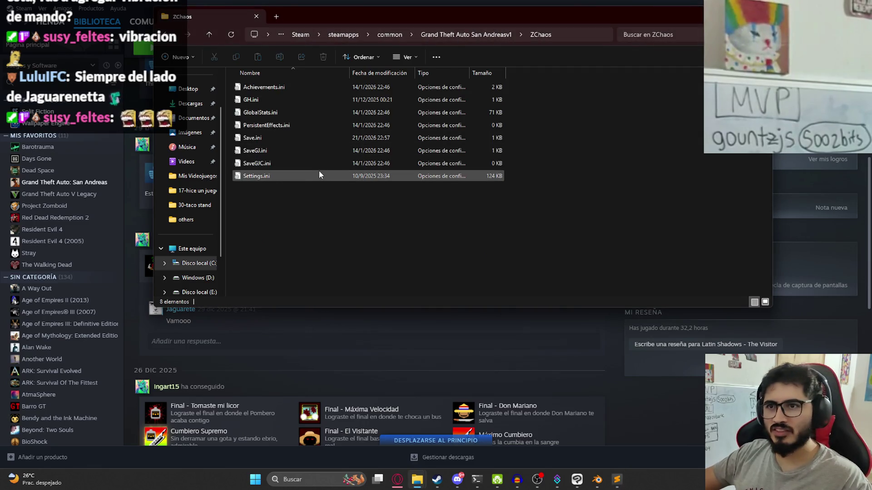
left_click(288, 164)
left_click(246, 165)
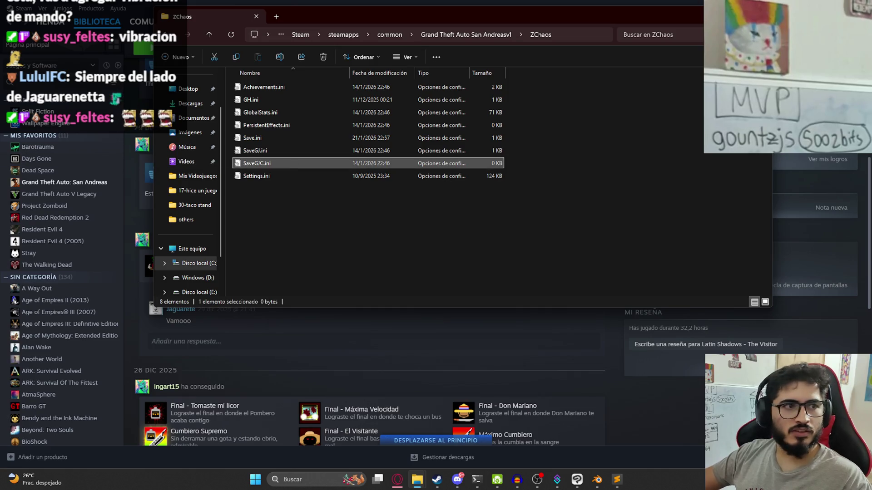
double_click(255, 164)
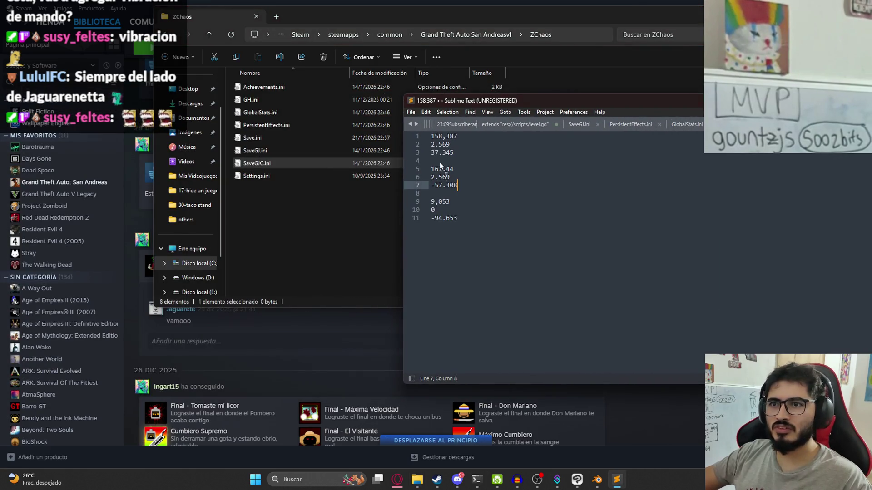
Step: Open SaveGJ.ini in Sublime Text, delete all its contents and save it empty
left_click_drag(308, 152, 487, 187)
left_click(487, 187)
key("alt+Tab")
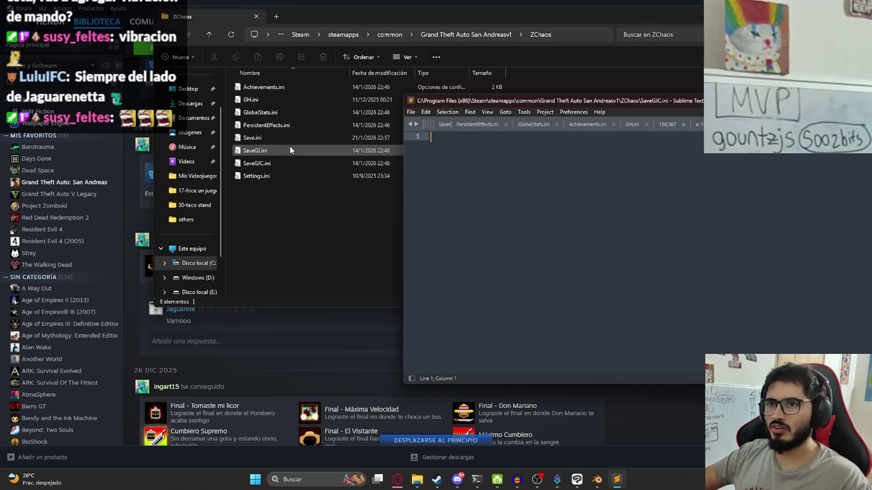
double_click(290, 150)
left_click(542, 297)
key("ctrl+a")
key("Delete")
key("ctrl+s")
Step: Drag GH.ini, SaveGJ.ini and SaveGJC.ini from ZChaos into Sublime Text to review them
left_click(262, 165)
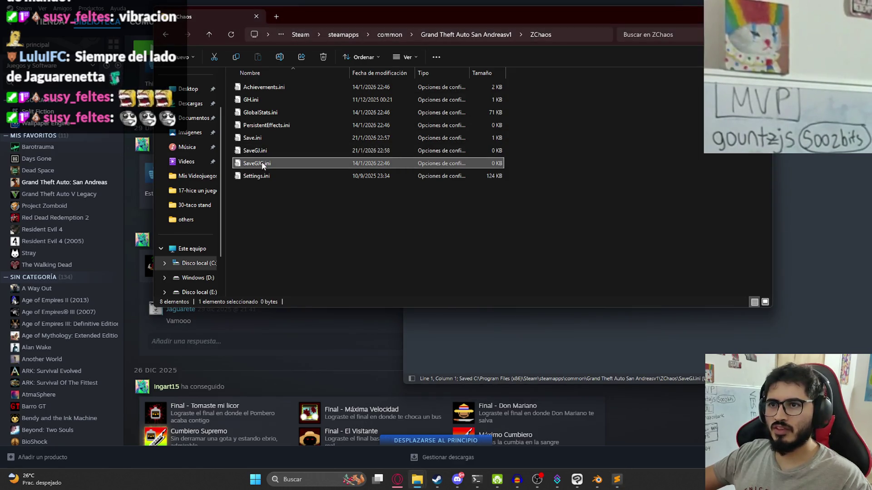
left_click(514, 339)
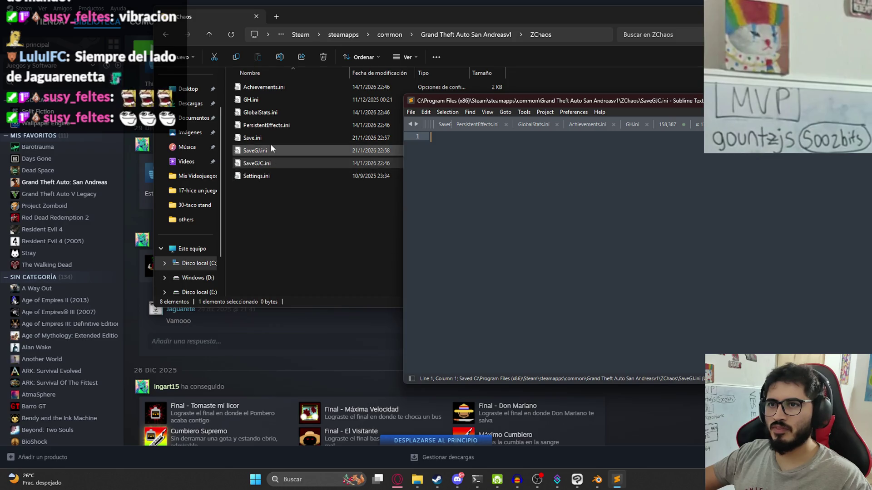
left_click(272, 150)
left_click(248, 100)
mouse_move(248, 103)
left_mouse_down()
mouse_move(496, 282)
mouse_move(545, 341)
left_mouse_up()
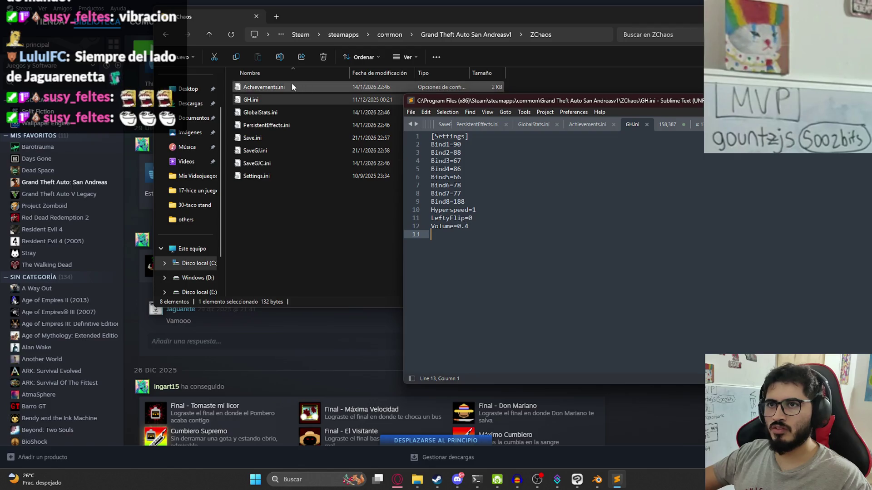
left_click(285, 87)
left_click(256, 138)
* * * * *
YOUR INSTRUCTIONS - What lines in the data hold the word "SaveGJ"? Return them.

SOLUTION -
Step: Open SaveGJ.ini in Sublime Text, delete all its contents and save it empty
Step: Drag GH.ini, SaveGJ.ini and SaveGJC.ini from ZChaos into Sublime Text to review them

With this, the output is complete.